N3PDF / mcgpu

Proof of concept of GPU integration
0 stars 0 forks source link

Vegas: a different approach #19

Closed scarlehoff closed 4 years ago

scarlehoff commented 5 years ago

The only way of taking advantage of the parallelization of the FPGA is to generate the random numbers outside and the accumulation as well since they are the only read-write arrays in the algorithm.

It seems to compile, it is obviously very slow in GPU and CPU as it would do everything in one core.

One interesting aspect is that using dataflow forces you to use different memory banks.

One problem remains in this code and is that the dataflow is not perfect because there are a few arrays that are BUFFER - DIMS and others DIMS - BUFFER so the code has to be changed a bit to ensure that all loops are looping over the same variable (which should be buffer imo)

scarrazza commented 5 years ago

Is it normal that GPU does not work?

scarlehoff commented 5 years ago

Yes, only for CPU and FPGA. For GPU I don't remember well which broke it, either the outoforder execution or the enqueue task instead of the ndrange

scarlehoff commented 5 years ago

With this commit the generation of random points is a bit slower than the kernel which is a good milestone for a simple kernel such as this one. 10^6 events take 4.15 seconds.

scarrazza commented 5 years ago

But is this faster than CPU?

scarlehoff commented 5 years ago

It should be*. At this point is an unfair comparison because if the generation of random points takes that long it means most of the time of the FPGA is spent copying the arrays.

*it should be means: it is not, but without a more complicated kernel the comparison does not make sense.

I'm going to do a few more test adding extra CU and using HBM/DRM memories and then I'll add some more compicated integrands.

scarlehoff commented 5 years ago

This last version does 40000 events in 0.4s in the FPGA and more than 90s in the CPU.

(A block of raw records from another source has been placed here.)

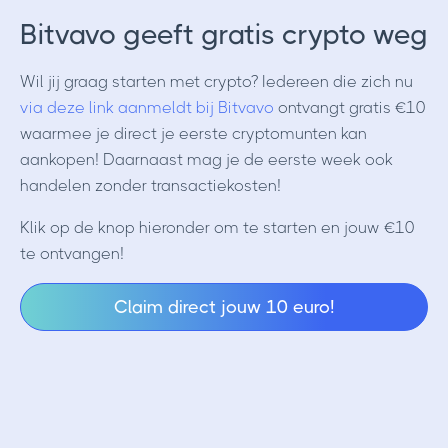
Bitvavo geeft gratis crypto weg
Wil jij graag starten met crypto? Iedereen die zich nu
via deze link aanmeldt bij Bitvavo
ontvangt gratis €10
waarmee je direct je eerste cryptomunten kan
aankopen! Daarnaast mag je de eerste week ook
handelen zonder transactiekosten!
Klik op de knop hieronder om te starten en jouw €10
te ontvangen!
Claim direct jouw 10 euro!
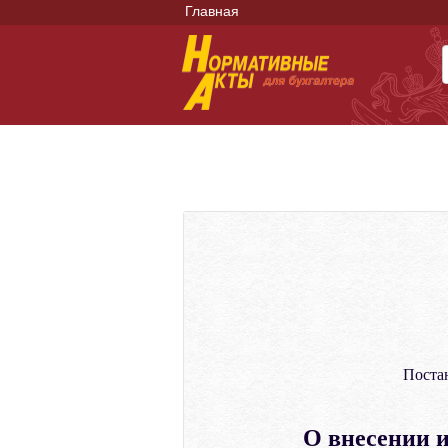
Главная
Поста
О внесении 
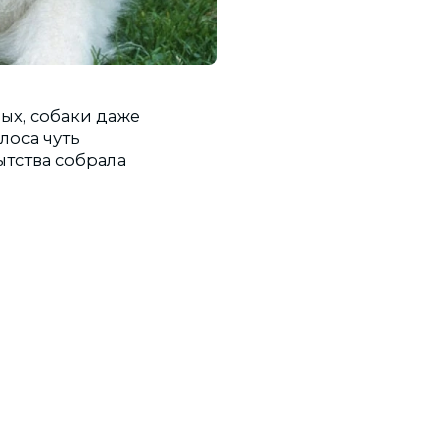
ых, собаки даже
лоса чуть
тства собрала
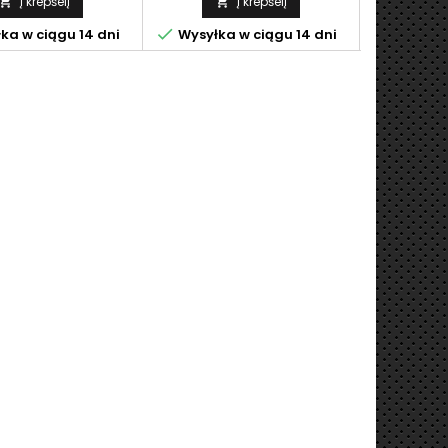
Į krepšelį
Į krepšelį





ka w ciągu 14 dni
Wysyłka w ciągu 14 dni
Wysyłka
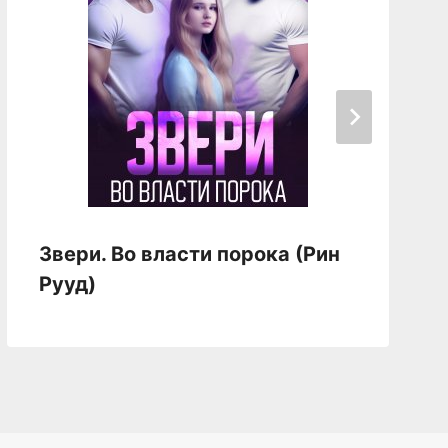
Звери. Во власти порока (Рин
Рууд)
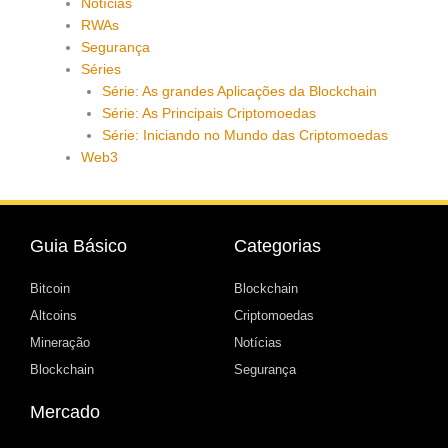
Notícias
RWAs
Segurança
Séries
Série: As grandes Aplicações da Blockchain
Série: As Principais Criptomoedas
Série: Iniciando no Mundo das Criptomoedas
Web3
Guia Básico
Categorias
Bitcoin
Blockchain
Altcoins
Criptomoedas
Mineração
Notícias
Blockchain
Segurança
Mercado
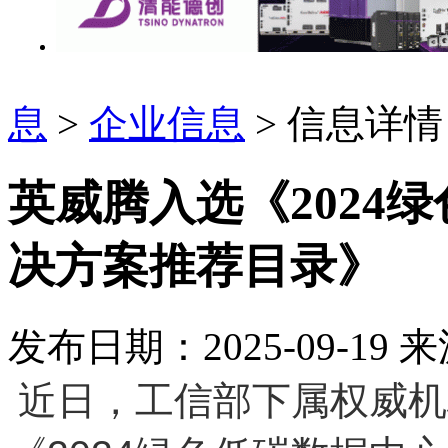
息
>
企业信息
> 信息详情
英威腾入选《2024
决方案推荐目录》
发布日期：2025-09-19
来
近日，工信部下属权威机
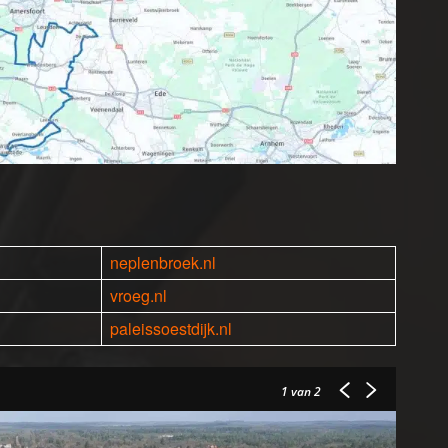
neplenbroek.nl
vroeg.nl
paleissoestdijk.nl
1
van 2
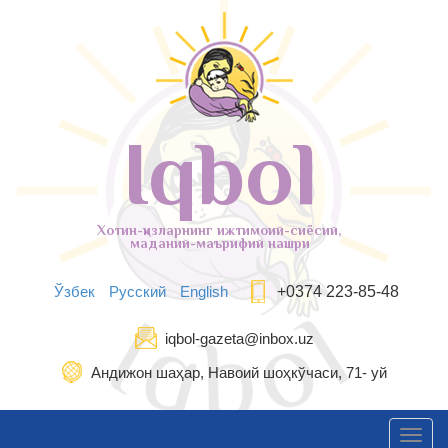
Iqbol
Хотин-қизларнинг ижтимоий-сиёсий,
маданий-маърифий нашри
Ўзбек
Русский
English
+0374 223-85-48
iqbol-gazeta@inbox.uz
Андижон шаҳар, Навоий шоҳкўчаси, 71- уй
Toggl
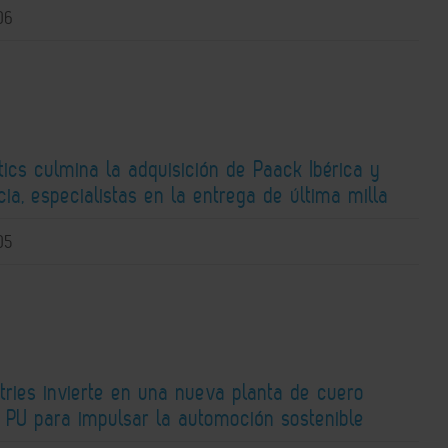
06
ics culmina la adquisición de Paack Ibérica y
ia, especialistas en la entrega de última milla
05
tries invierte en una nueva planta de cuero
e PU para impulsar la automoción sostenible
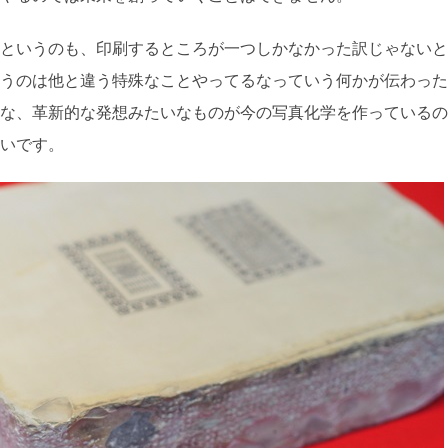
というのも、印刷するところが一つしかなかった訳じゃないと
うのは他と違う特殊なことやってるなっていう何かが伝わった
な、革新的な発想みたいなものが今の写真化学を作っているの
いです。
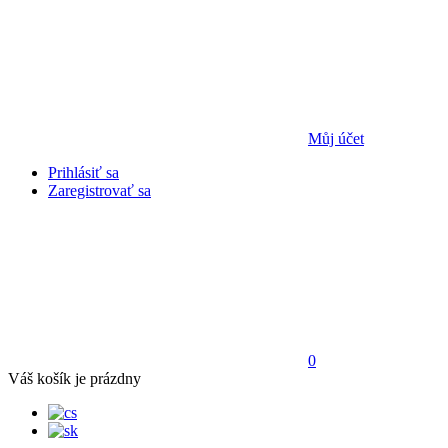
Můj účet
Prihlásiť sa
Zaregistrovať sa
0
Váš košík je prázdny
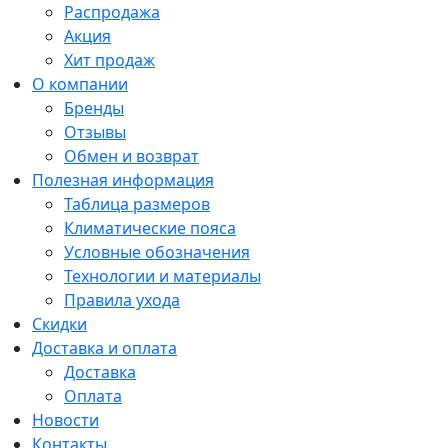
Распродажа
Акция
Хит продаж
О компании
Бренды
Отзывы
Обмен и возврат
Полезная информация
Таблица размеров
Климатические пояса
Условные обозначения
Технологии и материалы
Правила ухода
Скидки
Доставка и оплата
Доставка
Оплата
Новости
Контакты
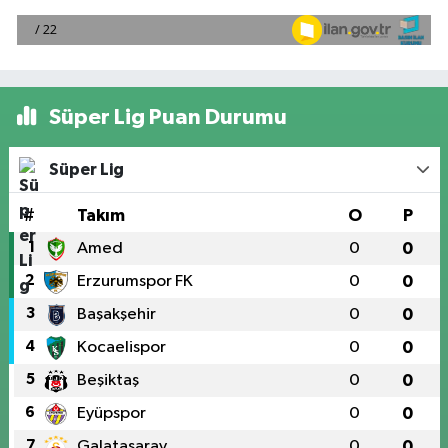
Süper Lig Puan Durumu
Süper Lig
#
Takım
O
P
1
Amed
0
0
2
Erzurumspor FK
0
0
3
Başakşehir
0
0
4
Kocaelispor
0
0
5
Beşiktaş
0
0
6
Eyüpspor
0
0
7
Galatasaray
0
0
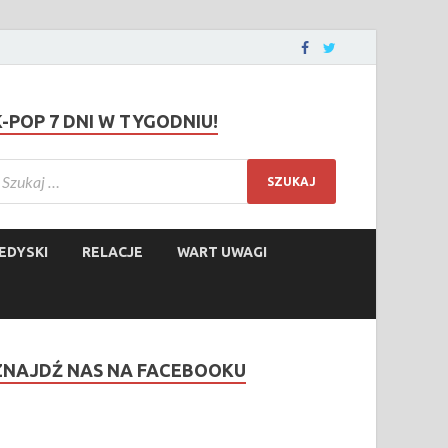
K-POP 7 DNI W TYGODNIU!
EDYSKI
RELACJE
WART UWAGI
ZNAJDŹ NAS NA FACEBOOKU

I must say however, if the previous version was unfair for the FPGA, this one is unfair for the CPU as we are letting it run a kernel highly optimized for a different device. At the end of the day the comparison will need to be done between a CPU-vegas, a GPU-vegas and a FPGA-vegas.

stdout

CPU

 make run-cpu EVENTS=40000
./cpp-opencl 40000 4 kernel.cl 2
Found 3 platforms:
[0] NVIDIA CUDA
[1] Xilinx
[2] Intel(R) CPU Runtime for OpenCL(TM) Applications
Selected: Intel(R) CPU Runtime for OpenCL(TM) Applications
Reading kernel.cl
For iteration 1, result: 1.01371 +- 0.00000
For iteration 2, result: 1.01296 +- 0.00189
For iteration 3, result: 1.01798 +- 0.00434
For iteration 4, result: 1.01956 +- 0.00666
For iteration 5, result: 1.01595 +- 0.00908
Final result: 1.01371 +- 0.00000
It took: 93.4663620 seconds

FPGA

make run TARGET=hw EVENTS=40000
./driver 40000 4 ./xclbin/bitstream.hw.xilinx_u280_xdma_201910_1.xclbin 1
Found 3 platforms:
[0] NVIDIA CUDA
[1] Xilinx
[2] Intel(R) CPU Runtime for OpenCL(TM) Applications
Selected: Xilinx
Loading ./xclbin/bitstream.hw.xilinx_u280_xdma_201910_1.xclbin
For iteration 1, result: 0.88713 +- 0.06086
For iteration 2, result: 1.02310 +- 0.07007
For iteration 3, result: 0.92468 +- 0.05810
For iteration 4, result: 1.03526 +- 0.05480
For iteration 5, result: 1.00662 +- 0.04703
Final result: 0.97856 +- 0.02536
It took: 0.3769200 seconds
scarlehoff commented 5 years ago

In this commit (cioè, with a non-trivial loop) the FPGA is definitely slower. I am bit sad, I am not sure in which dimension (buffer size, size of the integrand) will the FPGA ever win as an accelerator. It seems to be good only for very simple things that can be 100% compiled to hardware...

It is a result as well "FPGAs as accelerators of complicated calculations are expensive crap , buy GPUs" but it is not the result we would like to have...

scarrazza commented 5 years ago

Umm, could be, but then I am curious about what they claim "acceleration", for example here:

https://github.com/Xilinx/SDAccel_Examples/tree/master/acceleration/kmeans

scarlehoff commented 5 years ago

The biggest unrolling they do in that code (as well as the maximum reduction) is of a loop of size 2, everything else is completely parallel.

scarrazza commented 5 years ago

Ok, but then a MC code without loops should take some advantage, no?

scarlehoff commented 5 years ago

Ok, but then a MC code without loops should take some advantage, no?

I am not sure.

scarlehoff commented 4 years ago

ok, let's go back to this.

I will implement some of the thing I learned in L'Aia. First I'll change to use the C++ kernels, then I'll move to use customized precision and only then we do benchmarks.